ACTIVITY →
Copy every line in the records below that contains the word "Qashqai".

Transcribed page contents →

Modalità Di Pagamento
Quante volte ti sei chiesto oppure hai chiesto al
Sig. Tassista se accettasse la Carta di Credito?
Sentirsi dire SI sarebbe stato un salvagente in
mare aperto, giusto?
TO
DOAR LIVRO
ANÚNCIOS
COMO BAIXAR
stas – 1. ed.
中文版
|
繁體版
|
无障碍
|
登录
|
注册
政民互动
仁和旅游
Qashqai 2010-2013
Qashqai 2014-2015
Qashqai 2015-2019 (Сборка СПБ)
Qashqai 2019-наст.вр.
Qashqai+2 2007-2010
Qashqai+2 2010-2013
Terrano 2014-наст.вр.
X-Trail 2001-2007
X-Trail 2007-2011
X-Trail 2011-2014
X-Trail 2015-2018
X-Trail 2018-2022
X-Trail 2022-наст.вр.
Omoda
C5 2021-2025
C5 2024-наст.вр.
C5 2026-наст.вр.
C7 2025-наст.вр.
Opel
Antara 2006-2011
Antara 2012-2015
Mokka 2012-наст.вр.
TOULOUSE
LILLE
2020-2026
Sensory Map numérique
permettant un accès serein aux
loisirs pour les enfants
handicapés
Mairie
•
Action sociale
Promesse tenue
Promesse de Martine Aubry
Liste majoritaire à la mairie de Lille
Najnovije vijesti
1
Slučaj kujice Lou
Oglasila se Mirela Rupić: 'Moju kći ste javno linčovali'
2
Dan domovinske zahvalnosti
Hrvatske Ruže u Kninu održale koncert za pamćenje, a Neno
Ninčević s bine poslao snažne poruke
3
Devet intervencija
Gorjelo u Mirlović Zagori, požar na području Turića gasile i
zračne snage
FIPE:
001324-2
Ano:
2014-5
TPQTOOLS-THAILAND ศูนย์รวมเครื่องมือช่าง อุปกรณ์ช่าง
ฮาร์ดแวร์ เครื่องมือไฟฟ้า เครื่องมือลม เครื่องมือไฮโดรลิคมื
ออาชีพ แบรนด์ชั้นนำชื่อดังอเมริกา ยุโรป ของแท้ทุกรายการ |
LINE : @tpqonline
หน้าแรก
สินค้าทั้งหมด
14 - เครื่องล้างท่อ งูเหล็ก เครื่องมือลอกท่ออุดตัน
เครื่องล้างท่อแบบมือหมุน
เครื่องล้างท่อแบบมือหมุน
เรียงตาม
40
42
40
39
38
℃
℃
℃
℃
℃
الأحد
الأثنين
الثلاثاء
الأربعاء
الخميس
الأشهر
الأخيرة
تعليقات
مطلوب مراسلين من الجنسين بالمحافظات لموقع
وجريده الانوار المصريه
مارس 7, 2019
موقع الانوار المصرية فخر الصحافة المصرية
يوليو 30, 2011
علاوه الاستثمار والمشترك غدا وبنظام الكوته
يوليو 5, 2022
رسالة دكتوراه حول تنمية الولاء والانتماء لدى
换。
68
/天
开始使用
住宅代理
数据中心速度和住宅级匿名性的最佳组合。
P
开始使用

OUTPUT BELOW →
Qashqai 2010-2013
Qashqai 2014-2015
Qashqai 2015-2019 (Сборка СПБ)
Qashqai 2019-наст.вр.
Qashqai+2 2007-2010
Qashqai+2 2010-2013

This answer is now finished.